Dollar weakness is likely to see turnover decline by up to 8 per cent.
"Weak demand in January, February and the beginning of March, combined with an accelerated inventory reduction programme, will substantially impact our financial results," said group chief executive Redmond O'Donoghue.
"In these circumstances, we plan to continue to address our fixed-cost base while investing in new, classic and contemporary product streams and other focused marketing programmes."
NCB analyst John Sheehan said the warning - the fifth by the company in the past two years - was particularly grim given the poor comparison with sales figures in the first few months of last year, which were not very strong in the first place.
The alert came in a year-end trading update just days after chief financial officer Paul D'Alton left the group.
"The sales decline was driven by slacker demand than hoped for," said Mr O'Donoghue. This was especially the case in the key US market, where he said the entire homestore sector was suffering.
The continuing weakness of the dollar also had an impact, he noted.
However, analysts said the dollar had, if anything, been stronger than expected in the first few months of 2005 and so should not have impacted negatively on sales.
"The board remains confident in the group's ability to successfully navigate its way through these difficult times," the company said in a statement, adding that it continued to have the support of its principal shareholders (the O'Reilly and Goulandris families).
Mr O'Donoghue said the integration of Royal Doulton was on track, and synergies from the exercise were likely to meet expectations.
The group had also reduced inventory and reduced product lines.
The company said it was assessing the steps required to return the company to sustainable profitability at current sales levels and exchange rates.
Mr O'Donoghue said announcements on what that might require would come around the time results for the full year were announced in mid-June.
Waterford Wedgwood has proceeded with a previously announced 5 per cent increase in prices on shipments from February 1st, but said it was too early to say if this would impact negatively on sales.
Shares tumbled more than 20 per cent in early trading to just three cents before recovering some ground later in the session.
At the current four cent level, the group has a market capitalisation of just €106 million.
This is barely ahead of the €100 million Waterford Wedgwood raised in a rights issue just two months ago.
Analysts said the company was in a very difficult position.

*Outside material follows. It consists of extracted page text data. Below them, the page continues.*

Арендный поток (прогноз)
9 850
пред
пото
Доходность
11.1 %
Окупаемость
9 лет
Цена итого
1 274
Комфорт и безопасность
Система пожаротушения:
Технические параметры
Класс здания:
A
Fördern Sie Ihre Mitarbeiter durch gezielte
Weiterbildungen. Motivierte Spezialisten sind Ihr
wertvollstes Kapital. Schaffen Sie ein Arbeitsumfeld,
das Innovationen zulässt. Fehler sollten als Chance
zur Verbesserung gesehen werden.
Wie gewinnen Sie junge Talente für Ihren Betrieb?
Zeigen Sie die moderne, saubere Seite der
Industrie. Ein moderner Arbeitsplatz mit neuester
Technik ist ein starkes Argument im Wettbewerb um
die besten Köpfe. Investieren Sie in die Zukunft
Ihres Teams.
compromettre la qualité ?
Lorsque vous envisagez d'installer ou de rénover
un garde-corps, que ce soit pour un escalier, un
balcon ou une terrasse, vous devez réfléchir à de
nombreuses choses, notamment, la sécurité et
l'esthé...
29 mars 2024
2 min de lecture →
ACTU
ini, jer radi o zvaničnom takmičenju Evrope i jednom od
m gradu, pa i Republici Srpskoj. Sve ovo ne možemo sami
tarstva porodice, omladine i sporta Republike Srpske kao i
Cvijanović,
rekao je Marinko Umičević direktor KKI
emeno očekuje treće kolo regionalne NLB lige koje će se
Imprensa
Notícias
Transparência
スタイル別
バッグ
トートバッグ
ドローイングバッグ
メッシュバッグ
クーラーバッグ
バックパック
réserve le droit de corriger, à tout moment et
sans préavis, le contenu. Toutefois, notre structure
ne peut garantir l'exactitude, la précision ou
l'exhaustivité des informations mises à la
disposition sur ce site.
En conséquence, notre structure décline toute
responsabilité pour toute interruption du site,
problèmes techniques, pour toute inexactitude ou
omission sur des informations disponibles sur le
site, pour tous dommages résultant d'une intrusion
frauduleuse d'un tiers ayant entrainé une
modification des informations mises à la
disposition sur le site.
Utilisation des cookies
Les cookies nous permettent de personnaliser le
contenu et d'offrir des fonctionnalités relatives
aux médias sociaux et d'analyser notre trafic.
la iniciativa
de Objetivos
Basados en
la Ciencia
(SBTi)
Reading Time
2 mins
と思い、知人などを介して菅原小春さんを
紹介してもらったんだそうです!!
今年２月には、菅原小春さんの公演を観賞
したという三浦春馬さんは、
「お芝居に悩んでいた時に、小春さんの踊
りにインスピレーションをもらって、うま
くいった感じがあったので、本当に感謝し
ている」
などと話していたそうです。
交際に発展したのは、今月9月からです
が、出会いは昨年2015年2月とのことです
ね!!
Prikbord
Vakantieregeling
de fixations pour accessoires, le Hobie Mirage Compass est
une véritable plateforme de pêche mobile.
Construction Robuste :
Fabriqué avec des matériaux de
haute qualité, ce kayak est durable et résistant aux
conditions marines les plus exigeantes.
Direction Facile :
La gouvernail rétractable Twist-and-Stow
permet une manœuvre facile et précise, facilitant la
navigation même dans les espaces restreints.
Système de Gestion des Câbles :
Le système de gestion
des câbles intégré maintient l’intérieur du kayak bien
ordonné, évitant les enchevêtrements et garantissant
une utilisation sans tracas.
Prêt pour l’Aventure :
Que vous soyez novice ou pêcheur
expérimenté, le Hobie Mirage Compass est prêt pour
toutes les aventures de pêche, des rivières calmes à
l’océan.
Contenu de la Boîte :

"It looks like consumers are no longer prepared to pay premium prices for its products," said Goodbody's Neil Clifford.
He acknowledged the problem was one confronting the industry as a whole and not just Waterford Wedgwood. "The problem for the company is that each time they move to tackle their cost structure, sales decline again, putting further pressure on profitability," he said.
"I'm not sure there are any quick fixes."
Analysts pointed out that with a pension deficit of around €100 million and debts in the region of €240 million, the company was unlikely to find itself an attractive takeover target.
Asked about shareholders who were nursing substantial losses on their investment in recent years, Mr O'Donoghue said: "This is a two-to-three year recovery story and it is only people who are interested in that who should stay with this business.
"I hope there are many, indeed all shareholders, who think that but I think it would be misleading to say this is going to happen overnight."